The evidence of record discloses that officers attached to the Narcotics Squad approached an automobile in the early afternoon of October 19, 1964. Three men were in the front seat while in the rear seat was the appellant with one Gar-nett (who was not arrested). Officers asked the driver for his permit, which was produced. They asked the owner of the car, also in the front seat, for the car registration, which according to the testimony, was thereupon removed from the glove compartment. An officer testified he then could see paraphernalia of a type utilized by narcotics users. The police next searched the car and found “in the space behind the rear seat” a needle, a bottle-cap cooker and an eyedropper syringe.

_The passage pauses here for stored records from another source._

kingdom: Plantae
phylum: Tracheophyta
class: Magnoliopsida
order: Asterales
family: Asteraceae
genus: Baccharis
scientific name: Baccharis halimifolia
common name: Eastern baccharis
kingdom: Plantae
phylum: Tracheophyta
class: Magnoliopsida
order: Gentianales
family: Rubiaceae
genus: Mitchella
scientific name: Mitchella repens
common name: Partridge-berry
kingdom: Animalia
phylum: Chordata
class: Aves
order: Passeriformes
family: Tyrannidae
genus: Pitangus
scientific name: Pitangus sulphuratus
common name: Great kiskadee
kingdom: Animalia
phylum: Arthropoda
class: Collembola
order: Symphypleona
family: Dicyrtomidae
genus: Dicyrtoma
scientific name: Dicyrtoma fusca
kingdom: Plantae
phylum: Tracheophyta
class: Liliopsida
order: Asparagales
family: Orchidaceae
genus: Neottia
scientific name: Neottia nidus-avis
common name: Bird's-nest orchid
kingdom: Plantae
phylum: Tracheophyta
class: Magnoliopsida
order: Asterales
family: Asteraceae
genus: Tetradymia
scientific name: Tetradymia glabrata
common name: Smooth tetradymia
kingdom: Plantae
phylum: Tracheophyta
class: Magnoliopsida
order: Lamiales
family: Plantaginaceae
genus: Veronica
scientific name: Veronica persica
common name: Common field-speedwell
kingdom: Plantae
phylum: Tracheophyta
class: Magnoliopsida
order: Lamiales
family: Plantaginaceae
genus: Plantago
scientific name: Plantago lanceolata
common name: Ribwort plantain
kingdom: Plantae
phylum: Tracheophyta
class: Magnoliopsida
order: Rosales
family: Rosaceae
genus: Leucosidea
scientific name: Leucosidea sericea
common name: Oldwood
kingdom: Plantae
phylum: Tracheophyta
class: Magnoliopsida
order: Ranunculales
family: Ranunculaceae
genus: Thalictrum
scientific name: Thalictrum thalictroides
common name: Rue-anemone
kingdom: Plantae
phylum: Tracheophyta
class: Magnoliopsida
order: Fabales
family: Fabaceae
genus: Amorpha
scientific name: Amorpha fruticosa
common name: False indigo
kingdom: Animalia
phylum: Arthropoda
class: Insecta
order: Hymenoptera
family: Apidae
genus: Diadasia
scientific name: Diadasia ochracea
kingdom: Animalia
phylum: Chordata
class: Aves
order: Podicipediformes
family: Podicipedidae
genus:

The appellant testified that he had left the Court of General Sessions on the morning of the 19th before or around noontime. He had been picked up by his friends who were to give him a ride back to his home in northeast Washington. They were waiting to have repairs made to the speedometer when the officers approached the car. Wilson admitted that he had twice been convicted of violations of the Harrison Narcotics Act but he testified that he knew nothing about and had not seen the various items said to have been narcotics paraphernalia.
We fail to perceive any issue deriving from this appellant’s mere presence as a passenger in the back seat of the car which gives rise to placing upon him a burden of proof within the meaning of D.C.Code § 33-416a(i), supra.
Reversed.
. Wilson v. United States, 212 A.2d 805, 806 (D.C.App.1965).
. In a prosecution under D.C.Code § 22-3302 (1961), the District of Columbia Vagrancy Act, we stated that the words not giving “a good account of himself” mean “not giving a good account when a question has been followed up by an order or demand. Since appellant was never confronted with an order or demand to explain her presence in the street, her conviction must be reversed.” Beail v. District of Columbia, 91 U.S.App.D.C. 110, 111, 201 F.2d 176, 177 (1952). Cf. Freeman v. United States, 116 U.S.App.D.C. 213, 214, 322 F.2d 426, 427 (1963).

Question: What is the total number of appellants in the case that fall into the category "natural persons"? Answer with a number.